Directive → Change "common name" to "vernacular name" wherever it appears in the data from the start down through the line containing "scientific name: Hymenocardia acida", and give those lines again with nothing else altered.

Dataset content →
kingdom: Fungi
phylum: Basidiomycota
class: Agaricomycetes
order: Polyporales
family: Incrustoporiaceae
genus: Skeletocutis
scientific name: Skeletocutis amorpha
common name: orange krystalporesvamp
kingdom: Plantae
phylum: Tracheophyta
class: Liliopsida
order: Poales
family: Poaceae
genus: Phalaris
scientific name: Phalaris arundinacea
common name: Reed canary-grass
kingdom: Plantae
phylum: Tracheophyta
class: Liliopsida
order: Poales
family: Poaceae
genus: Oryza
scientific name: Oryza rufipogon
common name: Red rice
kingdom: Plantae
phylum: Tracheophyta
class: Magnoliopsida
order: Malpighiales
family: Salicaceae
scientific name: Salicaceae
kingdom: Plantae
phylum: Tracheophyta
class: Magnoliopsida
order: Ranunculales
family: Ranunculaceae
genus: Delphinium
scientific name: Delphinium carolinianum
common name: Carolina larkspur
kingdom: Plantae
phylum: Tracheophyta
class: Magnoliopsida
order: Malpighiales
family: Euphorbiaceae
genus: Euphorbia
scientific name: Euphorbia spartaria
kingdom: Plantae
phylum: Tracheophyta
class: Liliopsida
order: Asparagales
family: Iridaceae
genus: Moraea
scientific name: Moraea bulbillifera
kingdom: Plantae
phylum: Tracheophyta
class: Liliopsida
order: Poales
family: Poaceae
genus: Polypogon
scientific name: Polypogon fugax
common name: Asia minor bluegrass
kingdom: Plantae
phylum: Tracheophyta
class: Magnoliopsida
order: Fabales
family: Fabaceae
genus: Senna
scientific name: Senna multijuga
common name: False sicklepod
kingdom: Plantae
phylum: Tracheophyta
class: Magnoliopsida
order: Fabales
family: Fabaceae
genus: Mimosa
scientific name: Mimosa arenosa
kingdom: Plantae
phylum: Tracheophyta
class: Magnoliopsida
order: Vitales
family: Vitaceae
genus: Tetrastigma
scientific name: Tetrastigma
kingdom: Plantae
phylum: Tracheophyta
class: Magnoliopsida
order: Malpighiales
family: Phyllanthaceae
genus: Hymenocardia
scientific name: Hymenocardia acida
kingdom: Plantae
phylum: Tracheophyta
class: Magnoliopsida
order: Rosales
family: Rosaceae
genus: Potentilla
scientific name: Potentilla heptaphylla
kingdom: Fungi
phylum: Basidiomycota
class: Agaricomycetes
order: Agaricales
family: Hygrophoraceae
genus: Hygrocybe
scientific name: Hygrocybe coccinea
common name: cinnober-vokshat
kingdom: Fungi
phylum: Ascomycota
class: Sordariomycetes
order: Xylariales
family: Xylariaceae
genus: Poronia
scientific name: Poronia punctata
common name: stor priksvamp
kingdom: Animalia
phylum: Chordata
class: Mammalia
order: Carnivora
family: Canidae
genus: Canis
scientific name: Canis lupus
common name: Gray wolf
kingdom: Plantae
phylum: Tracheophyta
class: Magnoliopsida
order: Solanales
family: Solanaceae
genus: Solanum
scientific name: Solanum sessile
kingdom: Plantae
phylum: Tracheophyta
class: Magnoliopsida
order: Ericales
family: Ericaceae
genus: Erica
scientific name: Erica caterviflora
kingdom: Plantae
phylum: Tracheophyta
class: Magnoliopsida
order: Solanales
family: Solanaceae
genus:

Answer to this exercise →
kingdom: Fungi
phylum: Basidiomycota
class: Agaricomycetes
order: Polyporales
family: Incrustoporiaceae
genus: Skeletocutis
scientific name: Skeletocutis amorpha
vernacular name: orange krystalporesvamp
kingdom: Plantae
phylum: Tracheophyta
class: Liliopsida
order: Poales
family: Poaceae
genus: Phalaris
scientific name: Phalaris arundinacea
vernacular name: Reed canary-grass
kingdom: Plantae
phylum: Tracheophyta
class: Liliopsida
order: Poales
family: Poaceae
genus: Oryza
scientific name: Oryza rufipogon
vernacular name: Red rice
kingdom: Plantae
phylum: Tracheophyta
class: Magnoliopsida
order: Malpighiales
family: Salicaceae
scientific name: Salicaceae
kingdom: Plantae
phylum: Tracheophyta
class: Magnoliopsida
order: Ranunculales
family: Ranunculaceae
genus: Delphinium
scientific name: Delphinium carolinianum
vernacular name: Carolina larkspur
kingdom: Plantae
phylum: Tracheophyta
class: Magnoliopsida
order: Malpighiales
family: Euphorbiaceae
genus: Euphorbia
scientific name: Euphorbia spartaria
kingdom: Plantae
phylum: Tracheophyta
class: Liliopsida
order: Asparagales
family: Iridaceae
genus: Moraea
scientific name: Moraea bulbillifera
kingdom: Plantae
phylum: Tracheophyta
class: Liliopsida
order: Poales
family: Poaceae
genus: Polypogon
scientific name: Polypogon fugax
vernacular name: Asia minor bluegrass
kingdom: Plantae
phylum: Tracheophyta
class: Magnoliopsida
order: Fabales
family: Fabaceae
genus: Senna
scientific name: Senna multijuga
vernacular name: False sicklepod
kingdom: Plantae
phylum: Tracheophyta
class: Magnoliopsida
order: Fabales
family: Fabaceae
genus: Mimosa
scientific name: Mimosa arenosa
kingdom: Plantae
phylum: Tracheophyta
class: Magnoliopsida
order: Vitales
family: Vitaceae
genus: Tetrastigma
scientific name: Tetrastigma
kingdom: Plantae
phylum: Tracheophyta
class: Magnoliopsida
order: Malpighiales
family: Phyllanthaceae
genus: Hymenocardia
scientific name: Hymenocardia acida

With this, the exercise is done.